One of my students asked me this question today and upon consideration, this is my response.
Lightening the toboggan has no effect on Jack's momentum. Why? Well, the argument is that p=mv, and if we reduce m we must increase v. That argument implicitly uses conservation of momentum on the extended toboggan-box system, and the mass of that system is NOT reduced. Therefore, you can't say that lightening the toboggan will immediately speed it up.

Second issue: when Jack throws the box off the toboggan, the box is still moving down the hill in the same direction as the toboggan. If you consider the toboggan-box group as a single system, they form a system only acted upon by gravity. The force on the box, coming from the toboggan, is an internal force and cannot affect the momentum of the system as a whole.

Also, we can split the system up into the toboggan and the box individually.
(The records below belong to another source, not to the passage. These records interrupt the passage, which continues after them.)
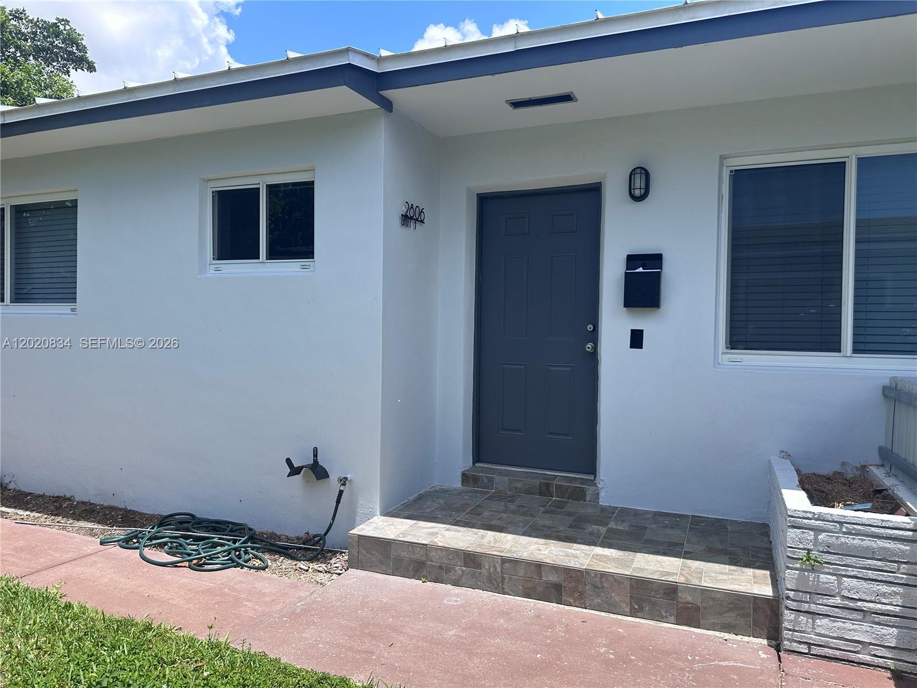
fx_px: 636
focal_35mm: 24
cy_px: 344
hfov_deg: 71.6
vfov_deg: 56.8
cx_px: 458
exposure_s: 1/3597
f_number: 1.78
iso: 80
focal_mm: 6.86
Although initially we think of the box on top of the toboggan, the momentum of the toboggan is really independent of the box; the toboggan, moving at a fixed speed, has the same momentum regardless of if the box is on top of it. Pushing the box off the tobbogan is then akin to pushing sideways on a wall. As the person is pushing sideways, the downhill motion is unaffected and the toboggan moves at the same rate. You're right, it does have to do with the fact that the box is thrown sideways.

This is from Checkpoints:

The ball leaves the tee horizontally and hits the hole. The horizontal distance between the tee and the hole is 155m. The vertical distance is 45m. There is a tailwind that effectively cancels any air resistance.

a) Calculate the speed of the ball off the tee:
I've worked out the angled speed to be ~60ms^-1. Apparently the answer is ~52 -- which is the horizontal speed. Did I read the question wrong? Or am I working it out wrong?

So...initial vertical speed is zero. Vertically, we have 45 = 1/2 at^2 = 5t^2. t=3 (zero initial vertical velocity)
Horizontally, as the horizontal acceleration is zero, we have 155m = speed * time = speed * 3s. Speed is around 51.67 m/s.